8.           Upon Normal or Early Retirement, the Participant hereby elects: (please initial (a) or (b))

 
(a)
_______
To receive a Standard Retirement Benefit, payable for a period of one hundred eighty (180) months.

 
(b)
_______
To receive an Alternative Retirement Benefit to be paid in accordance with one of the following payment modes: (please initial one of the following)

 
(i)
______
In a lump sum payment.

 
(ii)
______
In equal monthly installments for a period of sixty (60) months.

 
(iii)
______
In equal monthly installments for a period of one hundred twenty (120) months.

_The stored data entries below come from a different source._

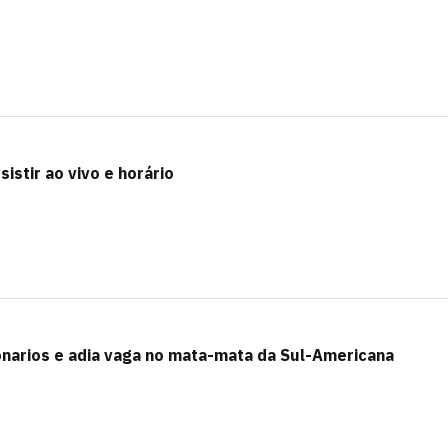
istir ao vivo e horário
onarios e adia vaga no mata-mata da Sul-Americana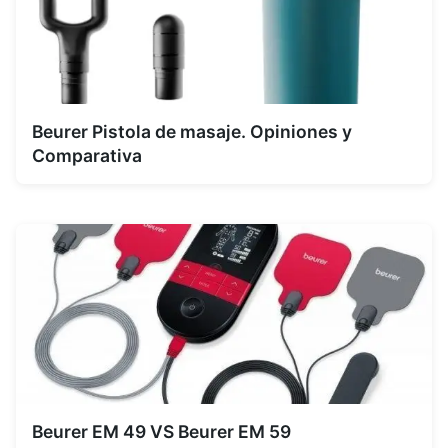
Beurer Pistola de masaje. Opiniones y
Comparativa
Beurer EM 49 VS Beurer EM 59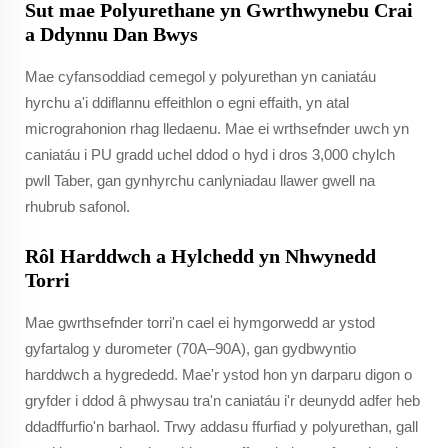
Sut mae Polyurethane yn Gwrthwynebu Crai
a Ddynnu Dan Bwys
Mae cyfansoddiad cemegol y polyurethan yn caniatáu
hyrchu a'i ddiflannu effeithlon o egni effaith, yn atal
micrograhonion rhag lledaenu. Mae ei wrthsefnder uwch yn
caniatáu i PU gradd uchel ddod o hyd i dros 3,000 chylch
pwll Taber, gan gynhyrchu canlyniadau llawer gwell na
rhubrub safonol.
Rôl Harddwch a Hylchedd yn Nhwynedd
Torri
Mae gwrthsefnder torri'n cael ei hymgorwedd ar ystod
gyfartalog y durometer (70A–90A), gan gydbwyntio
harddwch a hygrededd. Mae'r ystod hon yn darparu digon o
gryfder i ddod â phwysau tra'n caniatáu i'r deunydd adfer heb
ddadffurfio'n barhaol. Trwy addasu ffurfiad y polyurethan, gall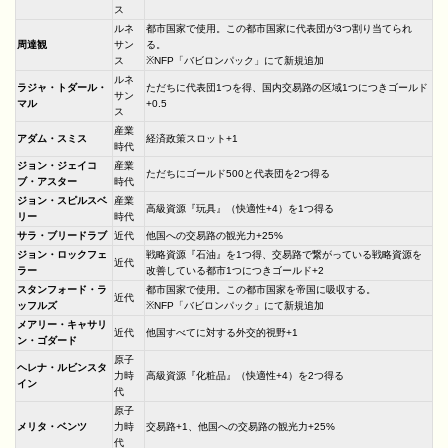
ス
ルネ
都市国家で使用。この都市国家に代表団が3つ割り当てられ
周達観
サン
る。
ス
※NFP「バビロンパック」にて新規追加
ルネ
ラジャ・トダール・
ただちに代表団1つを得、国内交易路の区域1つにつきゴールド
サン
マル
+0.5
ス
産業
アダム・スミス
経済政策スロット+1
時代
ジョン・ジェイコ
産業
ただちにゴールド500と代表団を2つ得る
ブ・アスター
時代
ジョン・スピルスベ
産業
高級資源『玩具』（快適性+4）を1つ得る
リー
時代
サラ・ブリードラブ
近代
他国への交易路の観光力+25%
ジョン・ロックフェ
戦略資源『石油』を1つ得、交易路で繋がっている戦略資源を
近代
ラー
改善している都市1つにつきゴールド+2
スタンフォード・ラ
都市国家で使用。この都市国家を帝国に吸収する。
近代
ッフルズ
※NFP「バビロンパック」にて新規追加
メアリー・キャサリ
近代
他国すべてに対する外交的視野+1
ン・ゴダード
原子
ヘレナ・ルビンスタ
力時
高級資源『化粧品』（快適性+4）を2つ得る
イン
代
原子
メリタ・ベンツ
力時
交易路+1、他国への交易路の観光力+25%
代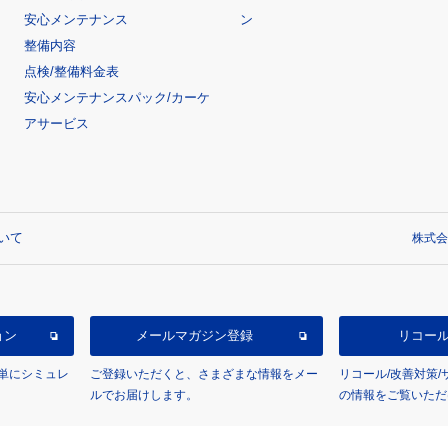
安心メンテナンス
ン
整備内容
点検/整備料金表
安心メンテナンスパック/カーケ
アサービス
いて
株式会
ョン
メールマガジン登録
リコー
単にシミュレ
ご登録いただくと、さまざまな情報をメー
リコール/改善対策
ルでお届けします。
の情報をご覧いただ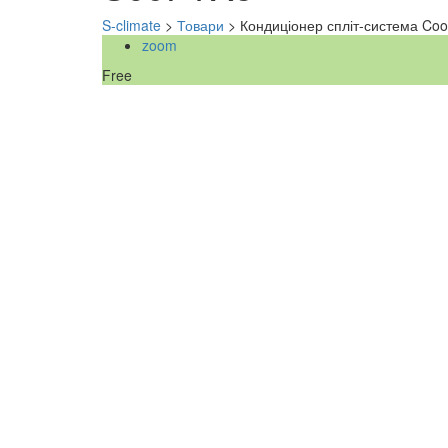
S-climate
>
Товари
>
Кондиціонер спліт-система Coo
zoom
Free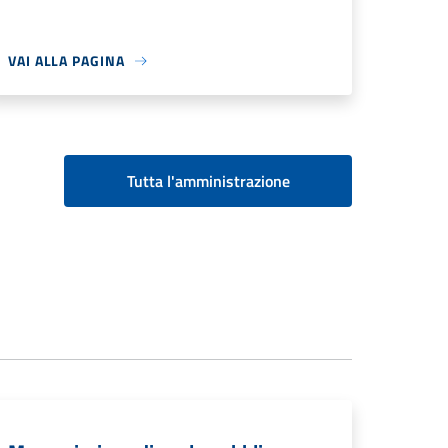
VAI ALLA PAGINA
Tutta l'amministrazione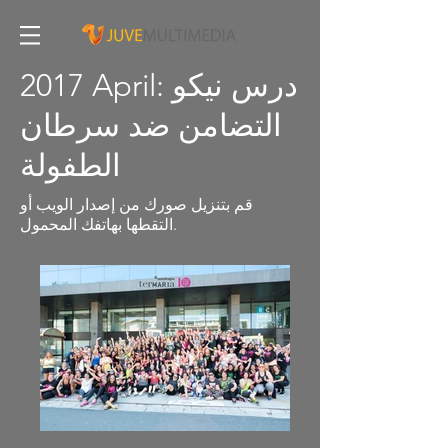
2017 April: درس نيكو
التضامن ضد سرطان
الطفولة
قم بتنزيل صورك من إصدار الويب أو
التقطها بهاتفك المحمول.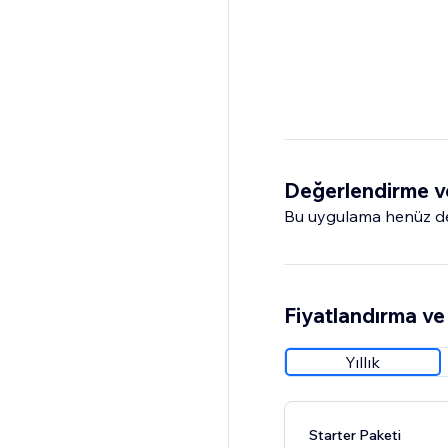
Değerlendirme v
Bu uygulama henüz değ
Fiyatlandırma ve 
Yıllık
Starter Paketi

9.           The Participant hereby elects to receive any Early Retirement Benefit as follows (please initial (a) or (b)):

 
(a)
_______
Commencing at age 65.

 
(b)
_______
Commencing at Early Retirement.

10.           Intentionally Omitted
11.           Intentionally Omitted

12.           This Agreement shall inure to the benefit of, and be binding upon, the Company, its successors and assigns, and the Senior Manager and his Beneficiaries.

IN WITNESS WHEREOF, the parties hereto have signed and entered into this Agreement on and as of the date first above written.


THE COMPANY:
By ___________________________________
Its Senior Vice President-Human Resources


SENIOR MANAGER                                                              ______________________                 ___________
Signature                                      Date



 
 
 
 

 
EXHIBIT A

 
SBC COMMUNICATIONS INC.
SENIOR MANAGEMENT
DEFERRED COMPENSATION PLAN AGREEMENT

 
19__ Unit of Participation
 

Unit Start Date:  _____________, 19__

Unit Deferral Period: 48 Months

Annual Amount
Year                                                                                            Deferred                          

1.           Unit Start Date:

19__                 (commencing the first day
 of the month of January)                                                                        $__________ (1)

2.           19__                                                                                                         __________ (1)

3.           19__                                                                                                         __________ (1)

4.           19__                 (ending the last day of                                                                        __________ (1)
 the month of December)

Total Unit
Deferral Amount                                           $_____________


Projected Employer Contribution                                                                               $_____________
associated with this Unit of
Participation

Monthly Pre-Retirement Survivor                                                                              $_____________
Benefit associated with this Unit
of Participation

_____________________________________________________________________
(1)  
This amount will be deferred in equal amounts on a monthly basis.